In the two hours it took for the storm to move through and the snow plows to make the roads passable, I had read nearly half of the anthology and was, with one or two exceptions, completely disappointed. While the language of the stories was wonderful--take a look at this line from "Flight to Nowhere" by Charles Williams
"Gone," the mate said, with the air of a man who has been talking to ghosts without believing in them. (16) and this exchange from Dashiell Hammett's "Too Many Have Lived": "Who is this Eli Haven? What does he do?" "He's a bad egg. He doesn't do anything. Writes poetry or something." (2)

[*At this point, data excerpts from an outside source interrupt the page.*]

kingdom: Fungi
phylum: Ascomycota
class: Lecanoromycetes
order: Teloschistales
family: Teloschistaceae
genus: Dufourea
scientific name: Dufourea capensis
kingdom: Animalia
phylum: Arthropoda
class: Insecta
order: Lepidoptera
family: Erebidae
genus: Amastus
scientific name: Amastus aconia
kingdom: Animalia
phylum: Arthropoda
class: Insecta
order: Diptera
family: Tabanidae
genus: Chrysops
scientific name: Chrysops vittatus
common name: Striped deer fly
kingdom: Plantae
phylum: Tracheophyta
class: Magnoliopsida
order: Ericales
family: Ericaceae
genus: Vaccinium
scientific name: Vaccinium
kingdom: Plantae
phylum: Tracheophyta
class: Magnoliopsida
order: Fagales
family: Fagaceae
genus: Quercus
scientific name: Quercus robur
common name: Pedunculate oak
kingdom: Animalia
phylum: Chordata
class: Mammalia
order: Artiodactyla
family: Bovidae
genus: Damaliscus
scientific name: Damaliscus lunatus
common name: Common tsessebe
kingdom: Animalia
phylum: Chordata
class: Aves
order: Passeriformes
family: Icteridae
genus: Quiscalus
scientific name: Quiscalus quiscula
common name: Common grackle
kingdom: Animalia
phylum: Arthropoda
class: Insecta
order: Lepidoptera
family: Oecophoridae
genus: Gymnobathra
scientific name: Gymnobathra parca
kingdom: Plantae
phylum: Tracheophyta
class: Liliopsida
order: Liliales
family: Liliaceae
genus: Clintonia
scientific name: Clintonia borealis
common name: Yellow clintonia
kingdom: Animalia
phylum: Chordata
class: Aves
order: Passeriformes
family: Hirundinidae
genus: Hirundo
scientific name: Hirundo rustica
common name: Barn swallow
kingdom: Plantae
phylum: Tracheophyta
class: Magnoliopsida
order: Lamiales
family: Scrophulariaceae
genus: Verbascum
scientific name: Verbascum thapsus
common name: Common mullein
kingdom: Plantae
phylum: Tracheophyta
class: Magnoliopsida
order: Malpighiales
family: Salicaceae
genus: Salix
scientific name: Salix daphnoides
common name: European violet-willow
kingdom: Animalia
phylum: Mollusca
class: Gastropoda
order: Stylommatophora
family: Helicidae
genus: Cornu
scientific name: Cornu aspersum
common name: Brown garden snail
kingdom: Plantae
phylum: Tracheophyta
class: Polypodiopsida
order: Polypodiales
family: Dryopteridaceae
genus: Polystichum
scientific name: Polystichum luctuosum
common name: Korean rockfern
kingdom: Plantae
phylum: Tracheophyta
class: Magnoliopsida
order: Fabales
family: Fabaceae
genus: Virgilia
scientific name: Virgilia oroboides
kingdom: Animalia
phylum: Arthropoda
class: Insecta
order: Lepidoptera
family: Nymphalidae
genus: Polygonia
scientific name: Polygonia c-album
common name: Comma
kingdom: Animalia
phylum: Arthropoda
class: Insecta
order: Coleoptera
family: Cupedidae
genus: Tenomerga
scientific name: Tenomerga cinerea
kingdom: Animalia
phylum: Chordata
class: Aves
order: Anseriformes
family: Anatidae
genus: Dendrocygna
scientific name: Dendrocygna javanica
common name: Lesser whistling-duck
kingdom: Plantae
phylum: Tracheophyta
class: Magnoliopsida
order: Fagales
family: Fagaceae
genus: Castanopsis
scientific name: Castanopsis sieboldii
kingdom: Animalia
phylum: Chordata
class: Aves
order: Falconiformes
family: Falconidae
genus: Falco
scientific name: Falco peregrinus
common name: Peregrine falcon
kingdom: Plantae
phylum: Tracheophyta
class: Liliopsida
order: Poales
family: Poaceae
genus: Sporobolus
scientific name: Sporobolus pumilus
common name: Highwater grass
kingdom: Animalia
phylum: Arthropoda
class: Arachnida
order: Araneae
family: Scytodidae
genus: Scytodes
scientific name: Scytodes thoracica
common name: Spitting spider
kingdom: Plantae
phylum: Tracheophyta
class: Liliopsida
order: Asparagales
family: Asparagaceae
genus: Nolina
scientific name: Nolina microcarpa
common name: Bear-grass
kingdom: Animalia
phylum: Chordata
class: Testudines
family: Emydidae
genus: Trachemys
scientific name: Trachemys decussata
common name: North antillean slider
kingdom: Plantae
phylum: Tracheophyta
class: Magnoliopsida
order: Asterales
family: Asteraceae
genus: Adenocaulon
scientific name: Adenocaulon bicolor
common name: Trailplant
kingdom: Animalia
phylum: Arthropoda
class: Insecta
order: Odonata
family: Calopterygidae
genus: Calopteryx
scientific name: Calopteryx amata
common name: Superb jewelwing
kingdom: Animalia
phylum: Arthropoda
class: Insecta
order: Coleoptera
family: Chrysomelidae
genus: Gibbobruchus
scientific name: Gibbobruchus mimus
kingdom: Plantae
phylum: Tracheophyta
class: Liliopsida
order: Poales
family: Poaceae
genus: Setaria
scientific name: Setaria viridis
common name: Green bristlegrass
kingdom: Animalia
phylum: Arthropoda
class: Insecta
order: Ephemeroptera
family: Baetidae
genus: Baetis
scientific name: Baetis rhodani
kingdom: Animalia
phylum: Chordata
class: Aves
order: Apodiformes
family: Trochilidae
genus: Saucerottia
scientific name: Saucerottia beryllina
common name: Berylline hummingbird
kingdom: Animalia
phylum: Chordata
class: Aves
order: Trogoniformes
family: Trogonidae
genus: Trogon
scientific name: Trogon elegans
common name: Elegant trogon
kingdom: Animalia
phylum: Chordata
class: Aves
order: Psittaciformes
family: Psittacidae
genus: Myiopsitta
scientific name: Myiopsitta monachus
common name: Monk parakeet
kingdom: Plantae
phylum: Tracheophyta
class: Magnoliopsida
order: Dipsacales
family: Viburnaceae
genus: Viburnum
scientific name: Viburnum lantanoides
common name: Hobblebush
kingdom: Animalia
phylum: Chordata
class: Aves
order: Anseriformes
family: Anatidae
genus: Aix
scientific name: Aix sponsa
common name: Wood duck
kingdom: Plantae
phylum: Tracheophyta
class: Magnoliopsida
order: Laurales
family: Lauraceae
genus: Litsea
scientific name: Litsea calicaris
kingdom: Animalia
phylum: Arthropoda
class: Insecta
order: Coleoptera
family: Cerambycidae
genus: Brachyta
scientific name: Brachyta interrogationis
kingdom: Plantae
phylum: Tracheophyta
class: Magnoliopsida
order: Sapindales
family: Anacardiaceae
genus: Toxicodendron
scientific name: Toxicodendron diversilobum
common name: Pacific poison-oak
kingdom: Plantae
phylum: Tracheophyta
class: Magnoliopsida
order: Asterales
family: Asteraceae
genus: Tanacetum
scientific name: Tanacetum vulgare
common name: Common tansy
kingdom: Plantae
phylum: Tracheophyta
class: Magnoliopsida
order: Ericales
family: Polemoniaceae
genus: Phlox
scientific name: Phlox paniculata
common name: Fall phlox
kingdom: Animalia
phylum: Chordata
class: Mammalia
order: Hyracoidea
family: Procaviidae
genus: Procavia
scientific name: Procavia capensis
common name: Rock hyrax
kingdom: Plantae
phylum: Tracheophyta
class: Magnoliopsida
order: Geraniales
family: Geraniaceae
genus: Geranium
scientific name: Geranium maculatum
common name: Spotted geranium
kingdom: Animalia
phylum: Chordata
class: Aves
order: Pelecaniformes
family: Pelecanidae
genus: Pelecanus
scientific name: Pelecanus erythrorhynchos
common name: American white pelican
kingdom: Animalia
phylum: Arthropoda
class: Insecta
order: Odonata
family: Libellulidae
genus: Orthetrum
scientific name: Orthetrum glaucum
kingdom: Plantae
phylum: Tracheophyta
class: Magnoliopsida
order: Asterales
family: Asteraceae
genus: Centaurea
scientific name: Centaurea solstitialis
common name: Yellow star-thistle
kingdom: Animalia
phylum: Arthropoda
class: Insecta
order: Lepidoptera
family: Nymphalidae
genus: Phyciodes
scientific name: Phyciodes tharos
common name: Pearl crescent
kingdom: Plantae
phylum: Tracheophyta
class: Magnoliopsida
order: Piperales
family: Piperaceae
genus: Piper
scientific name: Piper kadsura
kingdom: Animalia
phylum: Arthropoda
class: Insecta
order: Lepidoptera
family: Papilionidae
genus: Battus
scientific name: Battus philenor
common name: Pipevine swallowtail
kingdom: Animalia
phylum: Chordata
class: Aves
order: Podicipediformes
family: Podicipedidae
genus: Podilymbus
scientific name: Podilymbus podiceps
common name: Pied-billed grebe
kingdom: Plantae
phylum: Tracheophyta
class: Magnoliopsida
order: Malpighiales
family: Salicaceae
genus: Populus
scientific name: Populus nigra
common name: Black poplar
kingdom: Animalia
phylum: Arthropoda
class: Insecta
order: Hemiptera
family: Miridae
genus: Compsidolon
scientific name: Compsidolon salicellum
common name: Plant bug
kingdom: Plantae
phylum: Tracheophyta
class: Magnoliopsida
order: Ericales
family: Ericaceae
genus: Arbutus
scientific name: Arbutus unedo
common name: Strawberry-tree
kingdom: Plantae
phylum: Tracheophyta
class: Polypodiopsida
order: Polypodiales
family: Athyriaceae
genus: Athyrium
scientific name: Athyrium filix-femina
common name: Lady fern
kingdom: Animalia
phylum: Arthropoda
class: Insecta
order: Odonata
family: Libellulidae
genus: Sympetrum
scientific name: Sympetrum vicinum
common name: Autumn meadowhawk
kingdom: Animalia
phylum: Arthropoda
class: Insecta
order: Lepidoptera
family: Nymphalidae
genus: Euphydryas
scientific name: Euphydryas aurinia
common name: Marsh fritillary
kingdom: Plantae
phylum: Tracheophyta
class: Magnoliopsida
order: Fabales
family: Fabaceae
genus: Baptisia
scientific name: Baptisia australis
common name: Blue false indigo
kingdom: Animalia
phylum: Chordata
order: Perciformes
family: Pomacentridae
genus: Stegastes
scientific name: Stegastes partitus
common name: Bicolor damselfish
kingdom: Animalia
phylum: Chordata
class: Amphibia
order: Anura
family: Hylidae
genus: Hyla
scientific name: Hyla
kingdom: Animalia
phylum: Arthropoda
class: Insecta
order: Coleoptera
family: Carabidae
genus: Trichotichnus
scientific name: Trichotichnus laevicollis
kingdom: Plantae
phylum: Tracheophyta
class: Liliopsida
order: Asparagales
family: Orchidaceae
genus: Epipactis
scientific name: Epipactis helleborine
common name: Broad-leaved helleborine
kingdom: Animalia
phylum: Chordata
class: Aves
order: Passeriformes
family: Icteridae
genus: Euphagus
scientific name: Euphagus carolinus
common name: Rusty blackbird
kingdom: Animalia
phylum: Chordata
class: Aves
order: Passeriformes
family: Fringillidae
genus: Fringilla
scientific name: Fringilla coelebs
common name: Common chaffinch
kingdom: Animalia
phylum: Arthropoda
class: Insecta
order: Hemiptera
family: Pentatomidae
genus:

--the stories themselves were shallow and formulaic; the characters were cardboard cut-outs that meandered from one almost-sexual encounter to another and, no matter what the plot was or where the story was set, someone inevitably ended up unconscious in an alley behind some strip bar or juke joint where guys named Sal or Eddie poured a beer no matter what the order was. The Mammoth Book of Pulp Fiction confirmed what I had always suspected--pulp fiction was worthless. When I got back to my apartment in Iowa City, I threw the anthology on a shelf and forgot about it.
It wasn't until I read Hard-boiled: Working-Class Readers and Pulp Magazines, that I took the anthology down from that shelf and started reading it again, almost seven years (and three states) later. In Hard-boiled, Erin A. Smith breaks away from the formalist and structuralist traditions ("text-based models of literary criticism") out of which most detective fiction scholarship springs and focuses instead on reconstructing the lives and reading practices of the people who read and enjoyed hard-boiled fiction--those people who, as luck would have it, were not members of the record-keeping classes: "African-Americans, recent immigrants, the poor, the working classes--those customarily denied meaningful access to advanced literacy or the means of cultural production."